A new journal wasn't what I expected to be given by her, but I am thankful for it. To keep logs may be more necessary than I had first thought.
I am an ungrateful man. I have left the warmth of her home in favour of these tunnels, to think and collect myself. Maybe it's the dark that helps make the images more clear, without distractions or interruptions. Perhaps to avoid the celebration.
Was it a mistake to tell her? Maybe I should have chosen another to speak with, or simply kept it to myself, as I have done for so long. I do not feel unburdened. The travel back was silent and her presence was not the same.
Strange that it was her. I always knew a day would come where I'd speak of what happened to someone, in hope to find relief to this weight. Now it has come and I feel no different. I can only sit here and wonder.
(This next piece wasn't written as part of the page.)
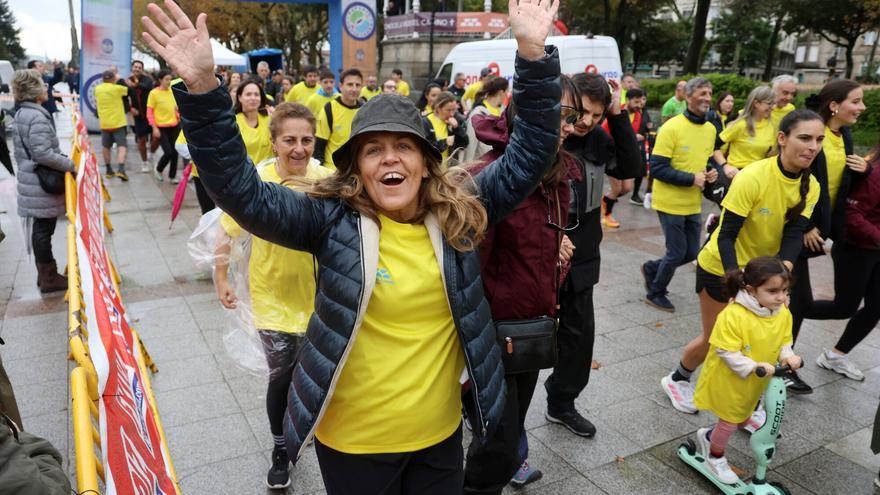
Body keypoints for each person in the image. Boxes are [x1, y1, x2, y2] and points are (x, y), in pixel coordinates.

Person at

Would it have been the same if someone else sat there? Would their reaction have been any different?
Maybe I should seek out this stone-speaker that she spoke so highly of. I have a suspicion I know who this is, I recall mention of such a woman when the company passed through Trestlebridge. I did not trust her then and I still don't, there is something off about her. I have heard the local stories in passing and more, I still remember what I was told by the company. If it is true, there is a reason not to trust it.
However....
If she is as good of a healer as these stories have suggested, then it might be worth a visit. Maybe she will find another reason for it all. To tell me that it was a part of the treatment I took or the fall I suffered.
Dementia. The word still sits with me after my stop in Bree to speak with the healer. It is strange when such a simple word can fill you with dread, one that you have not felt before.
I need something, someone. I need time to think.